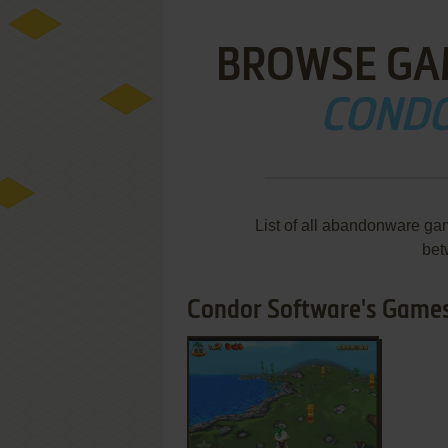
BROWSE GA
CONDO
List of all abandonware ga
bet
Condor Software's Games 
ADD TO FAVORITES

****************

- TASK GOAL: Write out every line of text from the entries as a numbered list, skipping any blank lines, and leave the pictures out.

- OUTPUT FOR THIS EXERCISE:
1. BROWSE GA
2. CONDO
3. List of all abandonware ga
4. bet
5. Condor Software's Games 
6. ADD TO FAVORITES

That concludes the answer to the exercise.